The New York Times's Nicholas Kristof explained how conservative media is partially responsible for the success of Republican presidential front-runner Donald Trump, noting that the conservative media “echo chamber” is responsible for “breeding a myopic extremism in which reality is irrelevant.”
Trump's prominence in the right-wing media landscape has been rising since Fox News promoted his birther theory about President Obama in 2011. Since then, Trump has been a regular fixture on Fox News, with the network giving him almost $30 million in free airtime -- more than double any other candidate. Likewise, talk radio hosts including Rush Limbaugh, Mark Levin, Laura Ingraham, and Sean Hannity have hyped Trump's presidential bid since the summer. Limbaugh has praised Trump for his “ability to illuminate” issues, while Hannity has characterized him as “impressive and refreshing.” And it's not only talk radio: conservative pundits have frequently championed Trump's offensive rhetoric.
In his February 11 article, Kristof explained how conservative media has capitalized on the “Pandora's box .... of fear and resentment” opened by the Republican party, creating an “echo chamber” that has tugged the party to the right by “breeding a myopic extremism in which reality is irrelevant.” Kristof concluded that Trump -- “an ill-informed, inexperienced, bigoted, sexist xenophobe” -- is “the consequence” of the “politics of resentment” within the Republican party:
So how did we get to this stage where the leading Republican candidate is loathed by the Republican establishment?
In part, I think, Republican leaders brought this on themselves.
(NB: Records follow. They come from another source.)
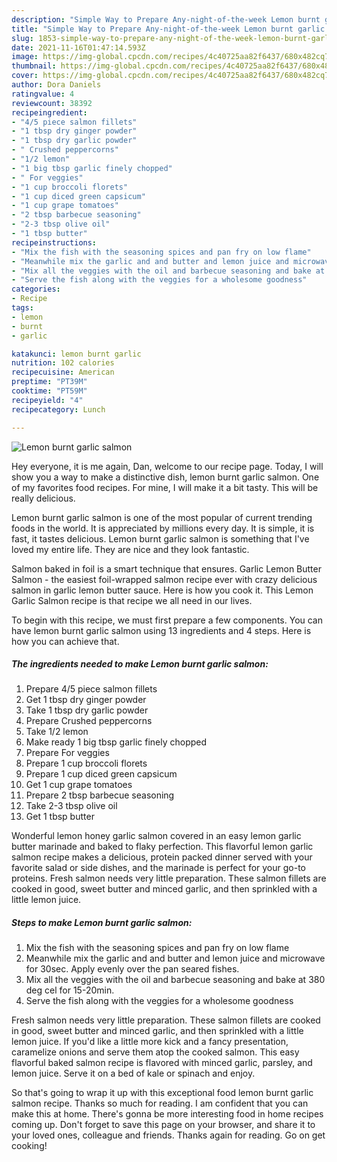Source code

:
 ```yaml
---
description: "Simple Way to Prepare Any-night-of-the-week Lemon burnt garlic salmon"
title: "Simple Way to Prepare Any-night-of-the-week Lemon burnt garlic salmon"
slug: 1853-simple-way-to-prepare-any-night-of-the-week-lemon-burnt-garlic-salmon
date: 2021-11-16T01:47:14.593Z
image: https://img-global.cpcdn.com/recipes/4c40725aa82f6437/680x482cq70/lemon-burnt-garlic-salmon-recipe-main-photo.jpg
thumbnail: https://img-global.cpcdn.com/recipes/4c40725aa82f6437/680x482cq70/lemon-burnt-garlic-salmon-recipe-main-photo.jpg
cover: https://img-global.cpcdn.com/recipes/4c40725aa82f6437/680x482cq70/lemon-burnt-garlic-salmon-recipe-main-photo.jpg
author: Dora Daniels
ratingvalue: 4
reviewcount: 38392
recipeingredient:
- "4/5 piece salmon fillets"
- "1 tbsp dry ginger powder"
- "1 tbsp dry garlic powder"
- " Crushed peppercorns"
- "1/2 lemon"
- "1 big tbsp garlic finely chopped"
- " For veggies"
- "1 cup broccoli florets"
- "1 cup diced green capsicum"
- "1 cup grape tomatoes"
- "2 tbsp barbecue seasoning"
- "2-3 tbsp olive oil"
- "1 tbsp butter"
recipeinstructions:
- "Mix the fish with the seasoning spices and pan fry on low flame"
- "Meanwhile mix the garlic and and butter and lemon juice and microwave for 30sec. Apply evenly over the pan seared fishes."
- "Mix all the veggies with the oil and barbecue seasoning and bake at 380 deg cel for 15-20min."
- "Serve the fish along with the veggies for a wholesome goodness"
categories:
- Recipe
tags:
- lemon
- burnt
- garlic

katakunci: lemon burnt garlic 
nutrition: 102 calories
recipecuisine: American
preptime: "PT39M"
cooktime: "PT59M"
recipeyield: "4"
recipecategory: Lunch

---
```



![Lemon burnt garlic salmon](https://img-global.cpcdn.com/recipes/4c40725aa82f6437/680x482cq70/lemon-burnt-garlic-salmon-recipe-main-photo.jpg)

Hey everyone, it is me again, Dan, welcome to our recipe page. Today, I will show you a way to make a distinctive dish, lemon burnt garlic salmon. One of my favorites food recipes. For mine, I will make it a bit tasty. This will be really delicious.

Lemon burnt garlic salmon is one of the most popular of current trending foods in the world. It is appreciated by millions every day. It is simple, it is fast, it tastes delicious. Lemon burnt garlic salmon is something that I've loved my entire life. They are nice and they look fantastic.

Salmon baked in foil is a smart technique that ensures. Garlic Lemon Butter Salmon - the easiest foil-wrapped salmon recipe ever with crazy delicious salmon in garlic lemon butter sauce. Here is how you cook it. This Lemon Garlic Salmon recipe is that recipe we all need in our lives.


To begin with this recipe, we must first prepare a few components. You can have lemon burnt garlic salmon using 13 ingredients and 4 steps. Here is how you can achieve that.

<!--inarticleads1-->

##### The ingredients needed to make Lemon burnt garlic salmon:

1. Prepare 4/5 piece salmon fillets
1. Get 1 tbsp dry ginger powder
1. Take 1 tbsp dry garlic powder
1. Prepare  Crushed peppercorns
1. Take 1/2 lemon
1. Make ready 1 big tbsp garlic finely chopped
1. Prepare  For veggies
1. Prepare 1 cup broccoli florets
1. Prepare 1 cup diced green capsicum
1. Get 1 cup grape tomatoes
1. Prepare 2 tbsp barbecue seasoning
1. Take 2-3 tbsp olive oil
1. Get 1 tbsp butter


Wonderful lemon honey garlic salmon covered in an easy lemon garlic butter marinade and baked to flaky perfection. This flavorful lemon garlic salmon recipe makes a delicious, protein packed dinner served with your favorite salad or side dishes, and the marinade is perfect for your go-to proteins. Fresh salmon needs very little preparation. These salmon fillets are cooked in good, sweet butter and minced garlic, and then sprinkled with a little lemon juice. 

<!--inarticleads2-->

##### Steps to make Lemon burnt garlic salmon:

1. Mix the fish with the seasoning spices and pan fry on low flame
1. Meanwhile mix the garlic and and butter and lemon juice and microwave for 30sec. Apply evenly over the pan seared fishes.
1. Mix all the veggies with the oil and barbecue seasoning and bake at 380 deg cel for 15-20min.
1. Serve the fish along with the veggies for a wholesome goodness


Fresh salmon needs very little preparation. These salmon fillets are cooked in good, sweet butter and minced garlic, and then sprinkled with a little lemon juice. If you'd like a little more kick and a fancy presentation, caramelize onions and serve them atop the cooked salmon. This easy flavorful baked salmon recipe is flavored with minced garlic, parsley, and lemon juice. Serve it on a bed of kale or spinach and enjoy. 

So that's going to wrap it up with this exceptional food lemon burnt garlic salmon recipe. Thanks so much for reading. I am confident that you can make this at home. There's gonna be more interesting food in home recipes coming up. Don't forget to save this page on your browser, and share it to your loved ones, colleague and friends. Thanks again for reading. Go on get cooking!
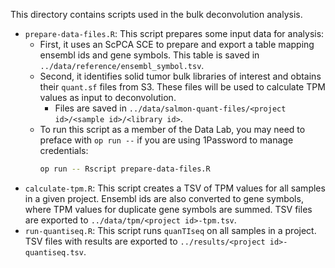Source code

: This directory contains scripts used in the bulk deconvolution analysis.

- `prepare-data-files.R`: This script prepares some input data for analysis:
  - First, it uses an ScPCA SCE to prepare and export a table mapping ensembl ids and gene symbols.
  This table is saved in `../data/reference/ensembl_symbol.tsv`.
  - Second, it identifies solid tumor bulk libraries of interest and obtains their `quant.sf` files from S3.
  These files will be used to calculate TPM values as input to deconvolution.
    - Files are saved in `../data/salmon-quant-files/<project id>/<sample id>/<library id>`.
  - To run this script as a member of the Data Lab, you may need to preface with `op run --` if you are using 1Password to manage credentials:
     ```sh
     op run -- Rscript prepare-data-files.R
     ```
- `calculate-tpm.R`: This script creates a TSV of TPM values for all samples in a given project.
Ensembl ids are also converted to gene symbols, where TPM values for duplicate gene symbols are summed.
TSV files are exported to `../data/tpm/<project id>-tpm.tsv`.
- `run-quantiseq.R`: This script runs `quanTIseq` on all samples in a project.
TSV files with results are exported to `../results/<project id>-quantiseq.tsv`.
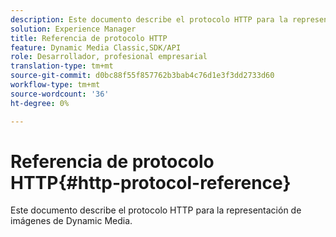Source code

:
 ```yaml
---
description: Este documento describe el protocolo HTTP para la representación de imágenes de Dynamic Media.
solution: Experience Manager
title: Referencia de protocolo HTTP
feature: Dynamic Media Classic,SDK/API
role: Desarrollador, profesional empresarial
translation-type: tm+mt
source-git-commit: d0bc88f55f857762b3bab4c76d1e3f3dd2733d60
workflow-type: tm+mt
source-wordcount: '36'
ht-degree: 0%

---
```



# Referencia de protocolo HTTP{#http-protocol-reference}

Este documento describe el protocolo HTTP para la representación de imágenes de Dynamic Media.

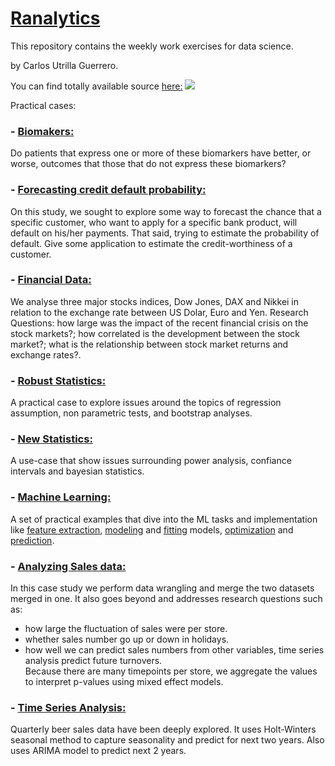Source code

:# [Ranalytics](https://carlosug.github.io/ranalytics/)
This repository contains the weekly work exercises for data science.

by Carlos Utrilla Guerrero. 

You can find totally available source [here:](https://therbootcamp.github.io/)
![](https://i.pinimg.com/originals/91/d4/a0/91d4a0d69c1377daea08f53751faa349.jpg)


Practical cases:

### - [Biomakers:](https://github.com/carlosug/ranalytics/blob/master/src/biomakers.R)
Do patients that express one or more of these biomarkers have better, or worse, outcomes that those that do not express these biomarkers?

### - [Forecasting credit default probability:](https://github.com/carlosug/ranalytics/blob/master/src/CreditDefaultLogit.R)
On this study, we sought to explore some way to forecast the chance that a specific customer, who want to apply for a specific bank product, will default on his/her payments. That said, trying to estimate the probability of default. Give some application to estimate the credit-worthiness of a customer.

### - [Financial Data:](https://github.com/carlosug/ranalytics/blob/master/src/Finance_study_script.R)
We analyse three major stocks indices, Dow Jones, DAX and Nikkei in relation to the exchange rate between US Dolar, Euro and Yen.
Research Questions: 
				how large was the impact of the recent financial crisis on the stock markets?;
				how correlated is the development between the stock market?;
				what is the relationship between stock market returns and exchange rates?.

### - [Robust Statistics:](https://github.com/carlosug/ranalytics/blob/master/src/RobustStatistics.R)
A practical case to explore issues around the topics of regression assumption, non parametric tests, and bootstrap analyses.

### - [New Statistics:](https://github.com/carlosug/ranalytics/blob/master/src/NewStatistics.R)
A use-case that show issues surrounding power analysis, confiance intervals and bayesian statistics.

### - [Machine Learning:](https://github.com/carlosug/ranalytics/blob/master/src/MLfitting.R)
A set of practical examples that dive into the ML tasks and implementation like [feature extraction](https://github.com/carlosug/ranalytics/blob/master/src/MLfeatures.R), [modeling](https://github.com/carlosug/ranalytics/blob/master/src/MLmodel.R) and [fitting](https://github.com/carlosug/ranalytics/blob/master/src/MLfitting.R) models, [optimization](https://github.com/carlosug/ranalytics/blob/master/src/Optimization.R) and [prediction](https://github.com/carlosug/ranalytics/blob/master/src/Prediction.R).

### - [Analyzing Sales data:](https://github.com/carlosug/ranalytics/blob/master/src/Salecase.R)

In this case study we perform data wrangling and merge the two datasets merged in one. It also goes beyond and addresses research questions such as: <br>
- how large the fluctuation of sales were per store.<br>
- whether sales number go up or down in holidays.<br>
- how well we can predict sales numbers from other variables, time series analysis predict future turnovers.<br>
Because there are many timepoints per store, we aggregate the values to interpret p-values using mixed effect models.<br>

### - [Time Series Analysis:](https://github.com/carlosug/ranalytics/blob/master/src/timeseries.R)
Quarterly beer sales data have been deeply explored. It uses Holt-Winters seasonal method to capture seasonality and predict for next two years. Also uses ARIMA model to predict next 2 years.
Over the decades they pried open a Pandora's box, a toxic politics of fear and resentment, sometimes brewed with a tinge of racial animus, and they could never satisfy the unrealistic expectations that they nurtured among supporters.
[...]
Political nastiness and conspiracy theories were amplified by right-wing talk radio, television and websites -- and, yes, there are left-wing versions as well, but they are much less influential. Democrats often felt disadvantaged by the rise of Rush Limbaugh and Fox News, but in retrospect Limbaugh and Fox created a conservative echo chamber that hurt the Republican Party by tugging it to the right and sometimes breeding a myopic extremism in which reality is irrelevant.
A poll released in September found that Republicans were more likely to think that Obama was born abroad than that Ted Cruz was. That poll found that Trump supporters believed by nearly a three-to-one ratio that Obama was born overseas.
The Republican establishment profited from the insinuations that Obama is a Muslim, that he's anti-American, that his health care plan would lead to “death panels.” Rick Perry has described Trump as a “cancer on conservatism” and said his movement is “a toxic mix of demagoguery and meanspiritedness and nonsense that will lead the Republican Party to perdition” -- indeed, but it was a mix that too many Republican leaders accepted as long as it worked for them.
This echo chamber deluded its believers to the point that it sometimes apparently killed them. During the 2009-10 flu pandemic, right-wing broadcasters like Limbaugh and Glenn Beck denounced the call for flu shots, apparently seeing it as a nefarious Obama plot.
[...]
So today the leading candidate for president in the party of Lincoln is an ill-informed, inexperienced, bigoted, sexist xenophobe. And he's not a conservative at heart, just a pandering opportunist.
Donald Trump is the consequence of irresponsible politicking by Republican leaders, the culmination of decades of cultivating unrealistic expectations within the politics of resentment. It's good to see leading Republicans standing up to him today, but the situation recalls the Chinese saying, qi hu nan xia -- when you're riding a tiger, the hard part is getting off.